Assigned task:
Pictures aside, repeat the listing below exactly.

Given data:
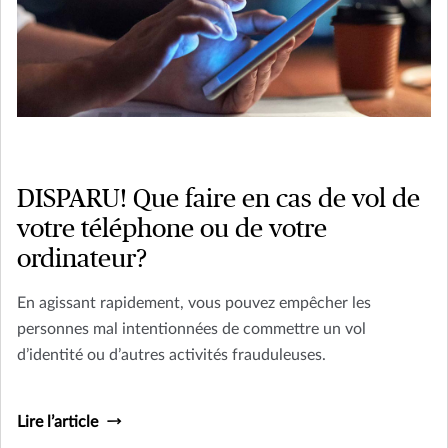
DISPARU! Que faire en cas de vol de
votre téléphone ou de votre
ordinateur?
En agissant rapidement, vous pouvez empêcher les
personnes mal intentionnées de commettre un vol
d’identité ou d’autres activités frauduleuses.
Lire l’article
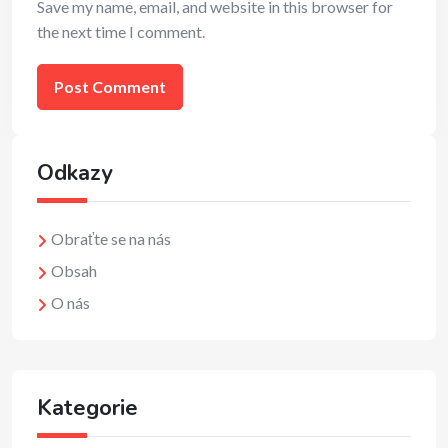
Save my name, email, and website in this browser for
the next time I comment.
Odkazy
Obraťte se na nás
Obsah
O nás
Kategorie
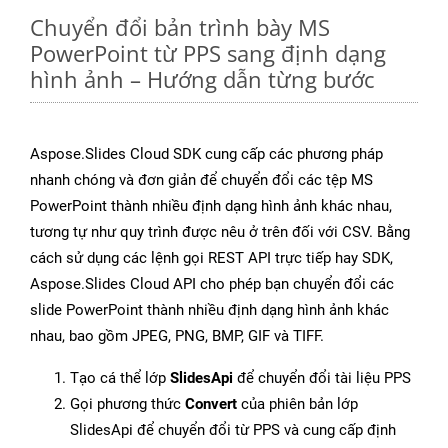
Chuyển đổi bản trình bày MS
PowerPoint từ PPS sang định dạng
hình ảnh – Hướng dẫn từng bước
Aspose.Slides Cloud SDK cung cấp các phương pháp
nhanh chóng và đơn giản để chuyển đổi các tệp MS
PowerPoint thành nhiều định dạng hình ảnh khác nhau,
tương tự như quy trình được nêu ở trên đối với CSV. Bằng
cách sử dụng các lệnh gọi REST API trực tiếp hay SDK,
Aspose.Slides Cloud API cho phép bạn chuyển đổi các
slide PowerPoint thành nhiều định dạng hình ảnh khác
nhau, bao gồm JPEG, PNG, BMP, GIF và TIFF.
Tạo cá thể lớp
SlidesApi
để chuyển đổi tài liệu PPS
Gọi phương thức
Convert
của phiên bản lớp
SlidesApi để chuyển đổi từ PPS và cung cấp định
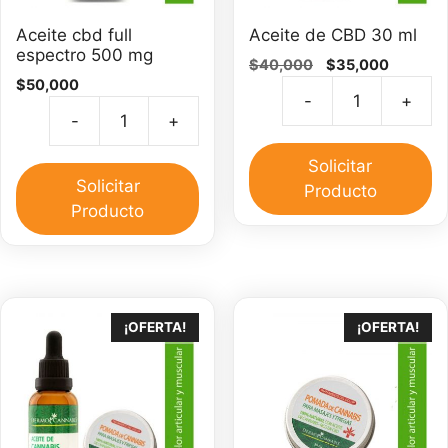
Aceite cbd full
Aceite de CBD 30 ml
espectro 500 mg
El
El
$
40,000
$
35,000
$
50,000
precio
precio
-
+
original
actual
Ac
-
+
era:
es:
Aceite
d
$40,000.
$35,000
cbd
C
Solicitar
full
Solicitar
3
Producto
espectro
Producto
m
500
ca
mg
cantidad
¡OFERTA!
¡OFERTA!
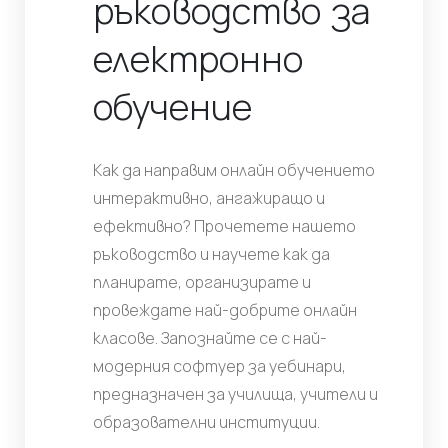
ръководство за
електронно
обучение
Как да направим онлайн обучението
интерактивно, ангажиращо и
ефективно? Прочетете нашето
ръководство и научете как да
планирате, организирате и
провеждате най-добрите онлайн
класове. Запознайте се с най-
модерния софтуер за уебинари,
предназначен за училища, учители и
образователни институции.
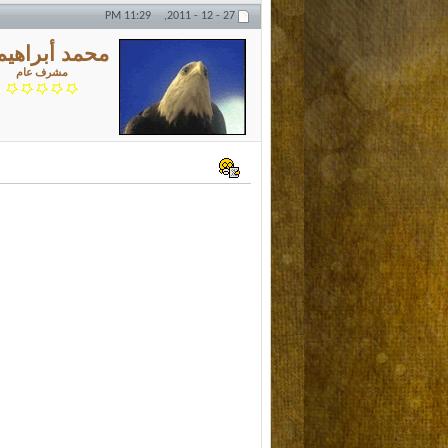
11:29 PM
27 - 12 - 2011,
محمد أبراهيم
مشرف عام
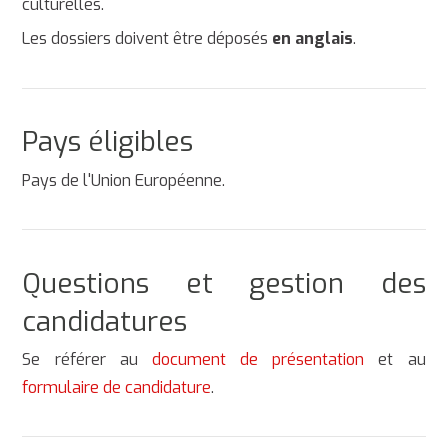
culturelles.
Les dossiers doivent être déposés
en anglais
.
Pays éligibles
Pays de l'Union Européenne.
Questions et gestion des
candidatures
Se référer au
document de présentation
et au
formulaire de candidature
.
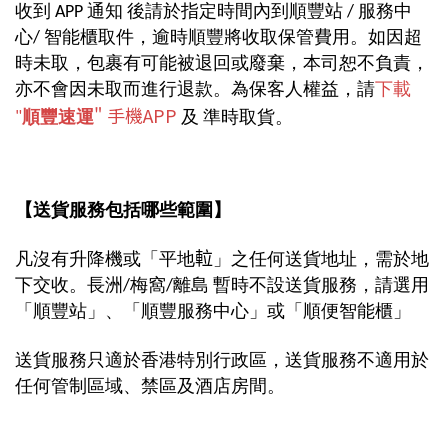
收到
APP 通知
後請於指定時間內到順豐站 / 服務中
心/ 智能櫃取件，逾時順豐將收取保管費用。
如因超
時未取，包裹有可能被退回或廢棄，本司恕不負責，
亦不會因未取而進行退款。為保客人權益，請
下載
" 手機APP
"
順豐速運
及
準時取貨。
【送貨服務包括哪些範圍】
凡沒有升降機或「平地𨋢」之任何送貨地址，需於地
下交收。長洲/梅窩/離島 暫時不設送貨服務，請選用
「順豐站」、「順豐服務中心」或「順便智能櫃」
送貨服務只適於香港特別行政區，送貨服務不適用於
任何管制區域、禁區及酒店房間
。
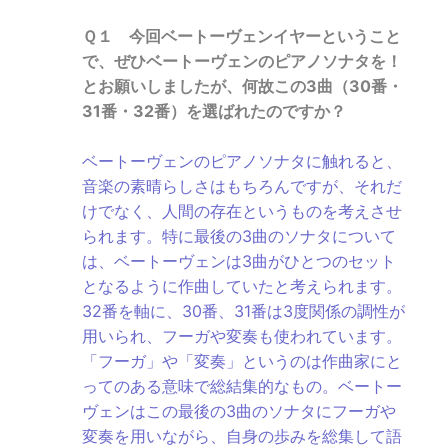
Ｑ１ 今回ベートーヴェンイヤーということ
で、ぜひベートーヴェンのピアノソナタを！
とお願いしましたが、何故この3曲（30番・
31番・32番）を選ばれたのですか？
ベートーヴェンのピアノソナタに触れると、
音楽の素晴らしさはもちろんですが、それだ
けでなく、人間の存在というものを考えさせ
られます。特に最後の3曲のソナタについて
は、ベートーヴェンは3曲がひとつのセット
となるように作曲していたと考えられます。
32番を軸に、30番、31番は3度関係の調性が
用いられ、フーガや変奏も使われています。
「フーガ」や「変奏」というのは作曲家にと
ってのある意味で総結集的なもの。ベートー
ヴェンはこの最後の3曲のソナタにフーガや
変奏を用いながら、自身の歩みを総集して語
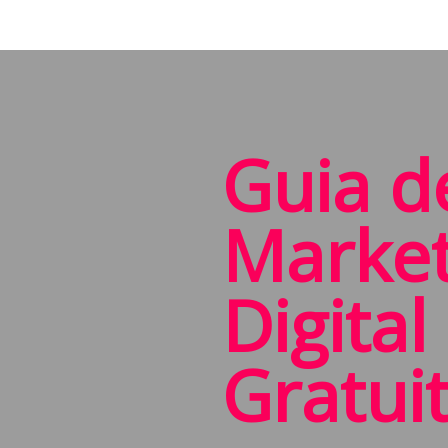
Guia d
Market
Digital
Gratui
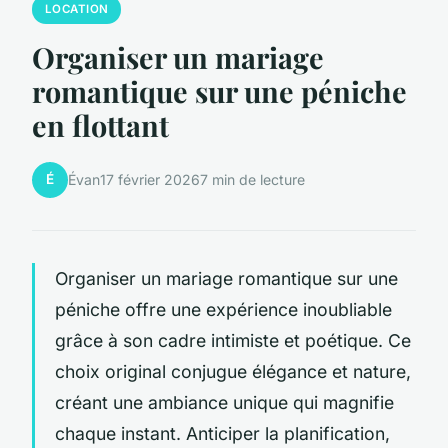
LOCATION
Organiser un mariage
romantique sur une péniche
en flottant
É
Évan
17 février 2026
7 min de lecture
Organiser un mariage romantique sur une
péniche offre une expérience inoubliable
grâce à son cadre intimiste et poétique. Ce
choix original conjugue élégance et nature,
créant une ambiance unique qui magnifie
chaque instant. Anticiper la planification,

Response below:
DISPARU! Que faire en cas de vol de
votre téléphone ou de votre
ordinateur?
En agissant rapidement, vous pouvez empêcher les
personnes mal intentionnées de commettre un vol
d’identité ou d’autres activités frauduleuses.
Lire l’article
Save my name, email, and website in this browser for
the next time I comment.
Odkazy
Obraťte se na nás
Obsah
O nás
Kategorie
Chuyển đổi bản trình bày MS
PowerPoint từ PPS sang định dạng
hình ảnh – Hướng dẫn từng bước
Aspose.Slides Cloud SDK cung cấp các phương pháp
nhanh chóng và đơn giản để chuyển đổi các tệp MS
PowerPoint thành nhiều định dạng hình ảnh khác nhau,
tương tự như quy trình được nêu ở trên đối với CSV. Bằng
cách sử dụng các lệnh gọi REST API trực tiếp hay SDK,
Aspose.Slides Cloud API cho phép bạn chuyển đổi các
slide PowerPoint thành nhiều định dạng hình ảnh khác
nhau, bao gồm JPEG, PNG, BMP, GIF và TIFF.
Tạo cá thể lớp
SlidesApi
để chuyển đổi tài liệu PPS
Gọi phương thức
Convert
của phiên bản lớp
SlidesApi để chuyển đổi từ PPS và cung cấp định
Aceite cbd full
Aceite de CBD 30 ml
espectro 500 mg
El
El
$
40,000
$
35,000
$
50,000
precio
precio
-
+
original
actual
Ac
-
+
era:
es:
Aceite
d
$40,000.
$35,000
cbd
C
Solicitar
full
Solicitar
3
Producto
espectro
Producto
m
500
ca
mg
cantidad
¡OFERTA!
¡OFERTA!
ръководство за
електронно
обучение
Как да направим онлайн обучението
интерактивно, ангажиращо и
ефективно? Прочетете нашето
ръководство и научете как да
планирате, организирате и
провеждате най-добрите онлайн
класове. Запознайте се с най-
модерния софтуер за уебинари,
предназначен за училища, учители и
образователни институции.
11:29 PM
27 - 12 - 2011,
محمد أبراهيم
مشرف عام
culturelles.
Les dossiers doivent être déposés
en anglais
.
Pays éligibles
Pays de l'Union Européenne.
Questions et gestion des
candidatures
Se référer au
document de présentation
et au
formulaire de candidature
.
收到
APP 通知
後請於指定時間內到順豐站 / 服務中
心/ 智能櫃取件，逾時順豐將收取保管費用。
如因超
時未取，包裹有可能被退回或廢棄，本司恕不負責，
亦不會因未取而進行退款。為保客人權益，請
下載
" 手機APP
"
順豐速運
及
準時取貨。
【送貨服務包括哪些範圍】
凡沒有升降機或「平地𨋢」之任何送貨地址，需於地
下交收。長洲/梅窩/離島 暫時不設送貨服務，請選用
「順豐站」、「順豐服務中心」或「順便智能櫃」
送貨服務只適於香港特別行政區，送貨服務不適用於
任何管制區域、禁區及酒店房間
。
Ｑ１ 今回ベートーヴェンイヤーということ
で、ぜひベートーヴェンのピアノソナタを！
とお願いしましたが、何故この3曲（30番・
31番・32番）を選ばれたのですか？
ベートーヴェンのピアノソナタに触れると、
音楽の素晴らしさはもちろんですが、それだ
けでなく、人間の存在というものを考えさせ
られます。特に最後の3曲のソナタについて
は、ベートーヴェンは3曲がひとつのセット
となるように作曲していたと考えられます。
32番を軸に、30番、31番は3度関係の調性が
用いられ、フーガや変奏も使われています。
「フーガ」や「変奏」というのは作曲家にと
ってのある意味で総結集的なもの。ベートー
ヴェンはこの最後の3曲のソナタにフーガや
変奏を用いながら、自身の歩みを総集して語
Guia d
Market
Digital
Gratui
LOCATION
Organiser un mariage
romantique sur une péniche
en flottant
É
Évan
17 février 2026
7 min de lecture
Organiser un mariage romantique sur une
péniche offre une expérience inoubliable
grâce à son cadre intimiste et poétique. Ce
choix original conjugue élégance et nature,
créant une ambiance unique qui magnifie
chaque instant. Anticiper la planification,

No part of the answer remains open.